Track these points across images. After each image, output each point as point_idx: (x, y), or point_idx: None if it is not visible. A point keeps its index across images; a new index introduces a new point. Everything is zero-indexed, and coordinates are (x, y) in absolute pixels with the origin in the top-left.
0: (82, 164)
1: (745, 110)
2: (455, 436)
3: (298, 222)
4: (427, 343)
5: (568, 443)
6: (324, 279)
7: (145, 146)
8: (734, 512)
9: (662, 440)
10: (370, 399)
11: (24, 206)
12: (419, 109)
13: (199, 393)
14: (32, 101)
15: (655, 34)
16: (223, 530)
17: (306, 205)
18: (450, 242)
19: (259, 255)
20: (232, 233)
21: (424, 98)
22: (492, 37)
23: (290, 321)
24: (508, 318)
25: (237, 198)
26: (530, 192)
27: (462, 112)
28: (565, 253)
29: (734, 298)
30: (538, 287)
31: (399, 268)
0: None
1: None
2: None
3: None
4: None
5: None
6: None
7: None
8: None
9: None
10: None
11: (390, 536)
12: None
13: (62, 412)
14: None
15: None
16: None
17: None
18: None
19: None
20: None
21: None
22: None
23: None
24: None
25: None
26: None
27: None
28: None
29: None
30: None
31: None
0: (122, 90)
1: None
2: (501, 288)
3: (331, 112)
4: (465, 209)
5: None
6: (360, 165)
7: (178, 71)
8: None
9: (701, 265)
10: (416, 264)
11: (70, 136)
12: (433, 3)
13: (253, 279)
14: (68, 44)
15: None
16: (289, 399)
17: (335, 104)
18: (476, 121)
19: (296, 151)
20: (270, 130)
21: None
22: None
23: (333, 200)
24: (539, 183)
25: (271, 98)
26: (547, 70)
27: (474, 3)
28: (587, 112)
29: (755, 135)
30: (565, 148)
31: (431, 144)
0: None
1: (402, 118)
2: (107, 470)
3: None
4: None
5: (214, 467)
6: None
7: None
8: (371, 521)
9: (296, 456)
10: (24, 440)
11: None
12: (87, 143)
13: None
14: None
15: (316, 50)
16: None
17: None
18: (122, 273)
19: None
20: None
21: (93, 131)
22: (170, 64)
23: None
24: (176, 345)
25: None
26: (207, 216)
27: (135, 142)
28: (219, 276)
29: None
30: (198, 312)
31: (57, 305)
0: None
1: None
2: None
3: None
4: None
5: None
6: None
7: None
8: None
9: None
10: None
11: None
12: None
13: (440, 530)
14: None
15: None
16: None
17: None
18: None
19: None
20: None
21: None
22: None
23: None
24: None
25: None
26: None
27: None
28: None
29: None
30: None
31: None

__________

◆ WHAT YOU SHOULD DO
Update the rows above by replacing every "point_idx" with "point_id", keeping everything else the same.

◆ OUTPUT FOR THIS EXERCISE
Track these points across images. After each image, output each point as point_id: (x, y), or point_id: None if it is not visible. A point keeps its index across images; a new index introduces a new point. Everything is zero-indexed, and coordinates are (x, y) in absolute pixels with the origin in the top-left.
0: (82, 164)
1: (745, 110)
2: (455, 436)
3: (298, 222)
4: (427, 343)
5: (568, 443)
6: (324, 279)
7: (145, 146)
8: (734, 512)
9: (662, 440)
10: (370, 399)
11: (24, 206)
12: (419, 109)
13: (199, 393)
14: (32, 101)
15: (655, 34)
16: (223, 530)
17: (306, 205)
18: (450, 242)
19: (259, 255)
20: (232, 233)
21: (424, 98)
22: (492, 37)
23: (290, 321)
24: (508, 318)
25: (237, 198)
26: (530, 192)
27: (462, 112)
28: (565, 253)
29: (734, 298)
30: (538, 287)
31: (399, 268)
0: None
1: None
2: None
3: None
4: None
5: None
6: None
7: None
8: None
9: None
10: None
11: (390, 536)
12: None
13: (62, 412)
14: None
15: None
16: None
17: None
18: None
19: None
20: None
21: None
22: None
23: None
24: None
25: None
26: None
27: None
28: None
29: None
30: None
31: None
0: (122, 90)
1: None
2: (501, 288)
3: (331, 112)
4: (465, 209)
5: None
6: (360, 165)
7: (178, 71)
8: None
9: (701, 265)
10: (416, 264)
11: (70, 136)
12: (433, 3)
13: (253, 279)
14: (68, 44)
15: None
16: (289, 399)
17: (335, 104)
18: (476, 121)
19: (296, 151)
20: (270, 130)
21: None
22: None
23: (333, 200)
24: (539, 183)
25: (271, 98)
26: (547, 70)
27: (474, 3)
28: (587, 112)
29: (755, 135)
30: (565, 148)
31: (431, 144)
0: None
1: (402, 118)
2: (107, 470)
3: None
4: None
5: (214, 467)
6: None
7: None
8: (371, 521)
9: (296, 456)
10: (24, 440)
11: None
12: (87, 143)
13: None
14: None
15: (316, 50)
16: None
17: None
18: (122, 273)
19: None
20: None
21: (93, 131)
22: (170, 64)
23: None
24: (176, 345)
25: None
26: (207, 216)
27: (135, 142)
28: (219, 276)
29: None
30: (198, 312)
31: (57, 305)
0: None
1: None
2: None
3: None
4: None
5: None
6: None
7: None
8: None
9: None
10: None
11: None
12: None
13: (440, 530)
14: None
15: None
16: None
17: None
18: None
19: None
20: None
21: None
22: None
23: None
24: None
25: None
26: None
27: None
28: None
29: None
30: None
31: None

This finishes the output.